In 1609, the Dutch East India Company hired English navigator Henry Hudson to search for a water passage through North America. Hudson’s travels brought him to what is now New York Harbor, where the river that would later take his name emptied into the Atlantic. There, he came upon the Lenape, an Indigenous group, and “claimed” their resource-rich land for his employers. Dutch colonizers began making their way from the Netherlands to the United States, forcing enslaved individuals across the ocean with them.

In 1626, Dutch settlers “bought” the island of Manhattan from the Lenape, as Smithsonian magazine’s Colleen Connolly wrote in 2018. Thus began the group’s forced migration from their homeland and the beginning of the Dutch influence that’s still present today—long after the British conquered New Amsterdam in 1664. The Dutch built the wall that later lent its name to Wall Street; countless other place names in the city are Dutch in origin, such as Brooklyn (named for the Dutch city of Breukelen), Harlem (named for Haarlem) and various names ending in “kill” (Dutch for “little stream”).

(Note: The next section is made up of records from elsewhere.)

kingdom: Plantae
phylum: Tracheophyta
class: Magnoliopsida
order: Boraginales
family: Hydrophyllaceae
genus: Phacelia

The Future 400 events will feature “a multitude of voices—Indigenous, African-American, Dutch and others—who made up the vibrant tapestry that was New Amsterdam, and whose diversity continues to distinguish New York City to this day,” says Ahmed Dadou, the Netherlands’ consul general in New York, on the series’ website.

One of the exhibitions, “New York Before New York” at the New York Historical Society, is built around a map showing New Amsterdam around 1660, at the peak of its settlement. The show’s curator, Russell Shorto, writes in the New York Times that correctly honoring 400 years of Dutch occupation means simply telling the whole story.

“People of the past were as complex as we are: flawed, scheming, generous, occasionally capable of greatness,” he adds. “Four centuries ago, an interwoven network of them—Europeans, Africans and Native Americans—began something on the island of Manhattan. Appreciating what they did as fully as we can might help us to understand ourselves better.”